━━━━━ EXTRACT ━━━━━

Proslavery thought
To be proslavery is to support slavery.
It is sometimes found in the thought of ancient philosophers, religious texts, and in American and British writings especially before the American Civil War, but also later through the 20th century.
In the Muslim world, slavery was traditionally sanctioned by religious scripture until the abolition of slavery in the 20th century, when new intepretations were made that prohibited slavery; however traditional intepretation were still argued by religious extremists in the 21st century.
Arguments in favor of slavery include deference to religious scripture, some people being natural slaves in need of supervision, slaves often being better off than the poorest non-slaves, practical social benefit for the society as a whole, and slavery being a time-proven practice by multiple great civilizations.

━━━━━ PROVIDED DATA ━━━━━

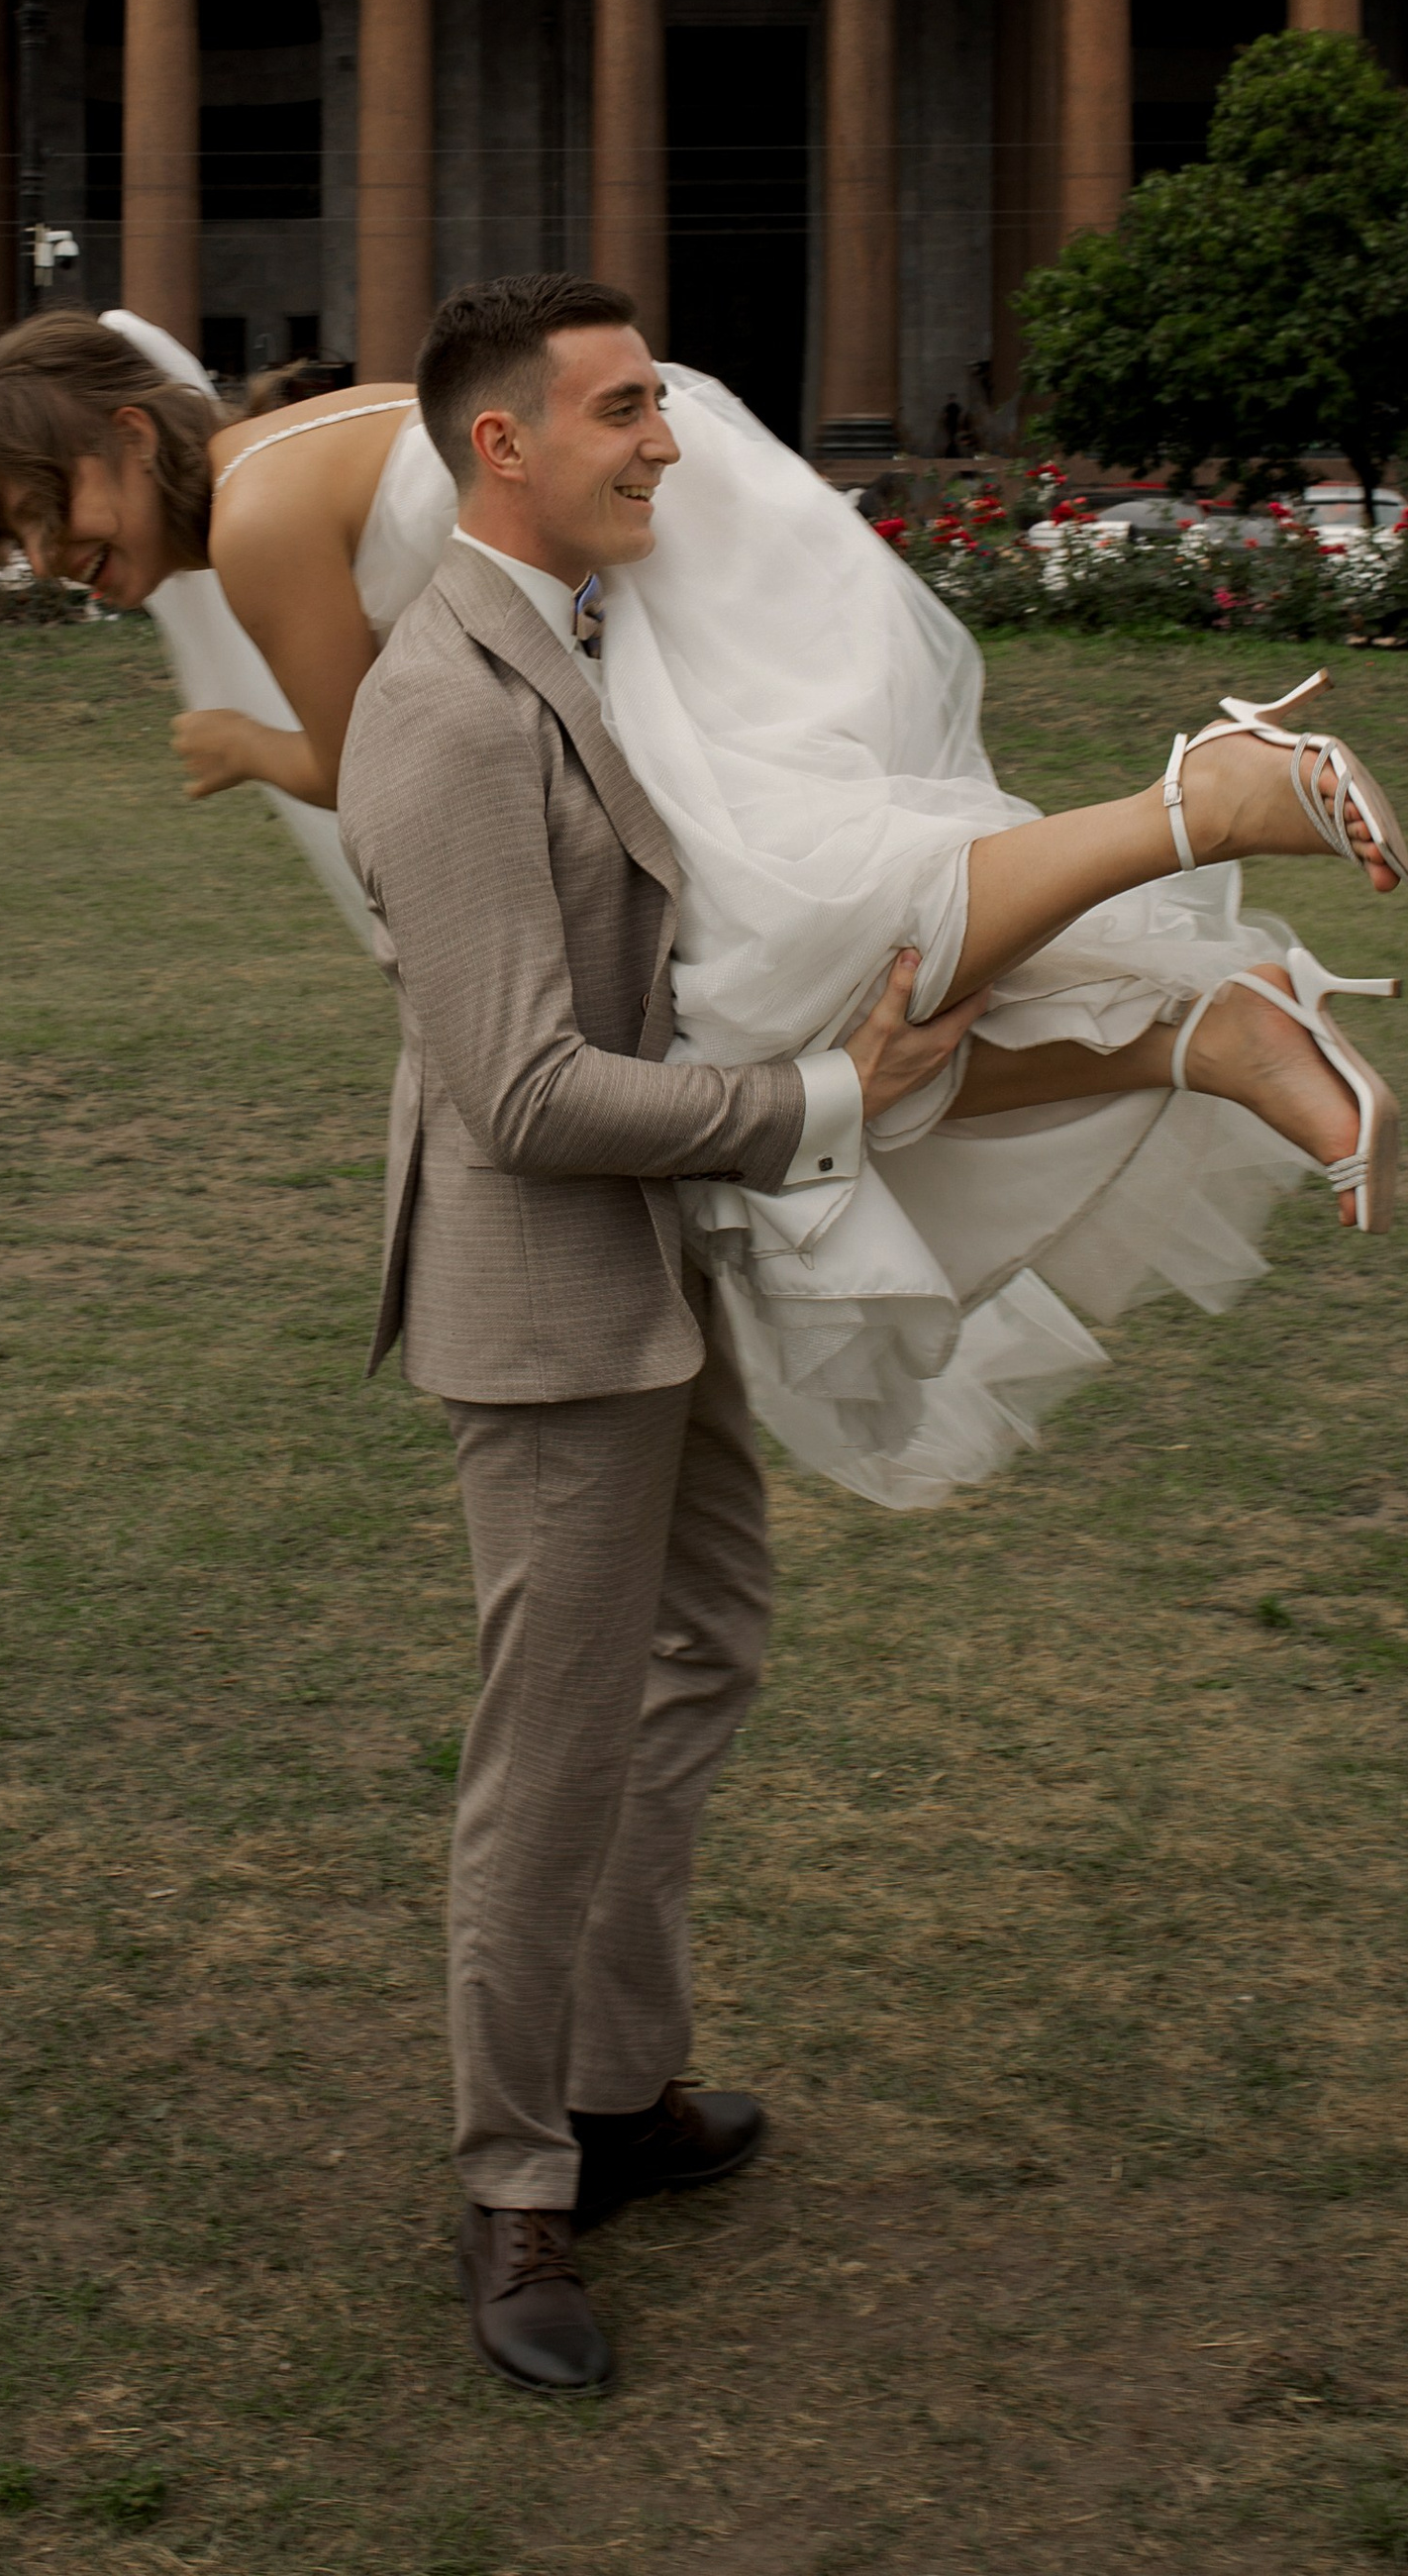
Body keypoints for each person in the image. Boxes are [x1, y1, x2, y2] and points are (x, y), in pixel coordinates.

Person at [0, 288, 1408, 1507]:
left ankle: (1200, 809)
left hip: (652, 598)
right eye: (16, 542)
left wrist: (246, 746)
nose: (49, 559)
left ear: (129, 432)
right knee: (785, 1008)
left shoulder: (250, 519)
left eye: (47, 508)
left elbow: (379, 769)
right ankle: (1203, 1033)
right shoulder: (290, 439)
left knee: (774, 980)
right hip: (688, 562)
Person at [332, 299, 989, 2390]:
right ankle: (515, 2186)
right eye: (624, 411)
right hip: (544, 1308)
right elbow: (523, 1093)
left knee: (701, 1647)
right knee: (547, 1756)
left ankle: (615, 2088)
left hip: (650, 1272)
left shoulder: (596, 644)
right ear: (501, 445)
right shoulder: (440, 708)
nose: (665, 446)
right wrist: (826, 1100)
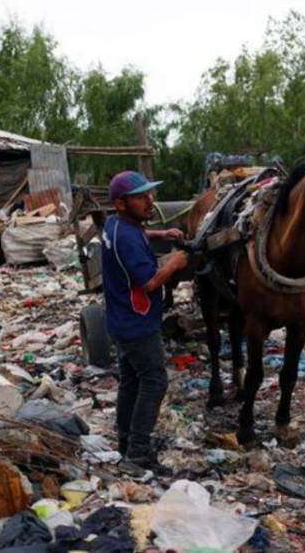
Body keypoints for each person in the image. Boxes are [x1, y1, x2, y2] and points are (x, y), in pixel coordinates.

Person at [101, 170, 187, 474]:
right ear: (122, 203)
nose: (149, 200)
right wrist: (174, 263)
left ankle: (125, 442)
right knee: (154, 381)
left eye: (150, 194)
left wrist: (161, 234)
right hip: (137, 323)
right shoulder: (127, 236)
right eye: (141, 197)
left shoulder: (115, 225)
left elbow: (135, 235)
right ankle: (138, 453)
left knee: (131, 381)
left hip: (119, 320)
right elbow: (150, 283)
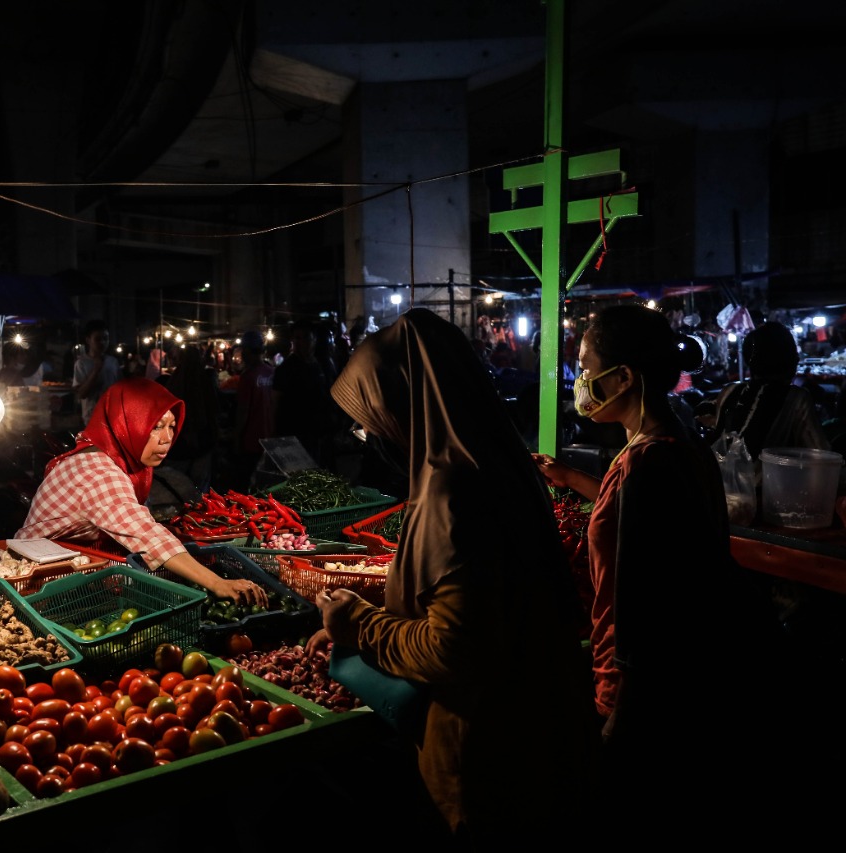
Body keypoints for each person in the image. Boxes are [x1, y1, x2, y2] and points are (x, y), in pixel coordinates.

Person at [308, 308, 596, 848]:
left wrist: (359, 625)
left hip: (489, 761)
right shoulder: (502, 463)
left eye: (368, 415)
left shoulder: (452, 491)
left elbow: (452, 648)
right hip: (542, 736)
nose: (369, 432)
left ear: (400, 402)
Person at [532, 304, 794, 846]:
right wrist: (569, 477)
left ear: (624, 377)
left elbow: (641, 608)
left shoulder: (648, 466)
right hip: (682, 676)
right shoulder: (671, 441)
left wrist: (616, 717)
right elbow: (625, 510)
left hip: (642, 689)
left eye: (586, 366)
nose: (581, 381)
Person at [16, 377, 265, 605]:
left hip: (68, 568)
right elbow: (146, 534)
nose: (167, 438)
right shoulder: (98, 472)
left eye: (172, 426)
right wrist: (216, 582)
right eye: (155, 426)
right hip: (34, 585)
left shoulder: (112, 455)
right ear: (125, 423)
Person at [706, 321, 830, 457]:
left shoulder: (729, 391)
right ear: (788, 360)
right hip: (769, 478)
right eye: (794, 353)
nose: (797, 359)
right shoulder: (796, 398)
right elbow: (821, 455)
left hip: (720, 476)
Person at [273, 318, 337, 467]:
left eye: (306, 337)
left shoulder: (320, 365)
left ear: (314, 339)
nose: (301, 342)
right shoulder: (286, 369)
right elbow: (274, 403)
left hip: (318, 434)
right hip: (294, 436)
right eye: (297, 338)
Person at [160, 343, 219, 492]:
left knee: (177, 489)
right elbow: (212, 412)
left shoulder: (173, 382)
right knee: (199, 491)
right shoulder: (205, 380)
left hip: (179, 447)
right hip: (201, 444)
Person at [226, 330, 275, 491]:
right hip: (270, 438)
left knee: (246, 484)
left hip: (251, 440)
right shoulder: (271, 371)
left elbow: (243, 412)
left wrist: (236, 439)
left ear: (247, 351)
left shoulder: (248, 377)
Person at [73, 319, 122, 425]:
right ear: (88, 340)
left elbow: (120, 388)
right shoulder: (81, 363)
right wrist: (96, 370)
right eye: (98, 339)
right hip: (92, 418)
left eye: (105, 338)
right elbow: (81, 394)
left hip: (112, 416)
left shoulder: (113, 362)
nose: (103, 342)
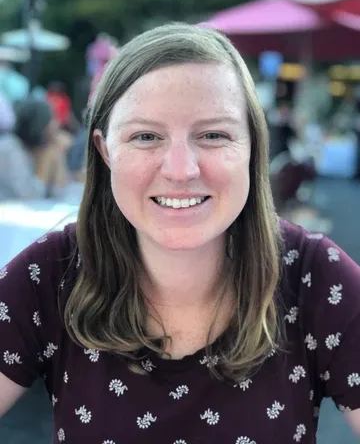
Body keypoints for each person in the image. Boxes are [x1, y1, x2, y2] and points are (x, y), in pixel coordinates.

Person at [0, 23, 359, 443]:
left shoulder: (316, 277)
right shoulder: (54, 273)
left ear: (252, 147)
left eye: (212, 135)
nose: (181, 170)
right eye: (146, 136)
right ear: (104, 150)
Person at [0, 96, 71, 200]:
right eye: (51, 119)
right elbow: (30, 199)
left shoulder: (34, 149)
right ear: (39, 123)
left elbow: (61, 192)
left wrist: (58, 154)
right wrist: (47, 160)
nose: (57, 124)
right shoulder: (10, 149)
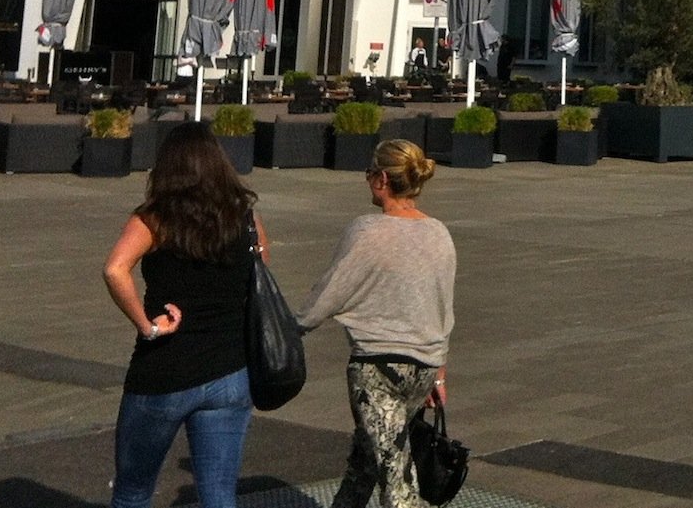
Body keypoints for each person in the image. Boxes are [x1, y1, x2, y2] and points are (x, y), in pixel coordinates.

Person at [102, 122, 267, 508]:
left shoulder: (154, 219)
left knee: (133, 492)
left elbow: (114, 269)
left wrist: (147, 326)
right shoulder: (244, 218)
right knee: (219, 496)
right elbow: (260, 279)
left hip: (165, 372)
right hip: (230, 372)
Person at [299, 139, 457, 508]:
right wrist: (439, 373)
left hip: (377, 370)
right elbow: (442, 310)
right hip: (423, 368)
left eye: (370, 172)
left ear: (382, 179)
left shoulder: (367, 230)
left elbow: (329, 293)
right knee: (367, 462)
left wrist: (289, 330)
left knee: (397, 481)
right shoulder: (440, 234)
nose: (367, 179)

━━━━━

= QUESTIONS ON THE MATERIAL =
1/ According to the text on proslavery thought, in what kinds of sources is support for slavery sometimes found?
2/ Resume the text on proslavery thought, picking up after its last sentence.

= PER-TASK OUTPUTS =
1/ In the thought of ancient philosophers, in religious texts, and in American and British writings, especially before the American Civil War but also later through the 20th century.

2/
Ancient, medieval and early modern Jewish views
Jewish views on slavery are varied both religiously and historically. Judaism's ancient and medieval religious texts contain numerous laws governing the ownership and treatment of slaves. Texts that contain such regulations include the Hebrew Bible, the Talmud, the 12th-century Mishneh Torah by rabbi Maimonides, and the 16th-century Shulchan Aruch by rabbi Yosef Karo. The original Israelite slavery laws found in the Hebrew Bible bear some resemblance to the 18th-century BCE slavery laws of Hammurabi. The regulations changed over time. The Hebrew Bible contained two sets of laws, one for Canaanite slaves, and a more lenient set of laws for Hebrew slaves. From the time of the Pentateuch, the laws designated for Canaanites were applied to all non-Hebrew slaves. The Talmud's slavery laws, which were established in the second through the fifth centuries CE, contain a single set of rules for all slaves, although there are a few exceptions where Hebrew slaves are treated differently from non-Hebrew slaves. The laws include punishment for slave owners that mistreat their slaves. In the modern era, when the abolitionist movement sought to outlaw slavery, some supporters of slavery used the laws to provide religious justification for the practice of slavery.Today, slavery is considered absolutely unacceptable in Judaism.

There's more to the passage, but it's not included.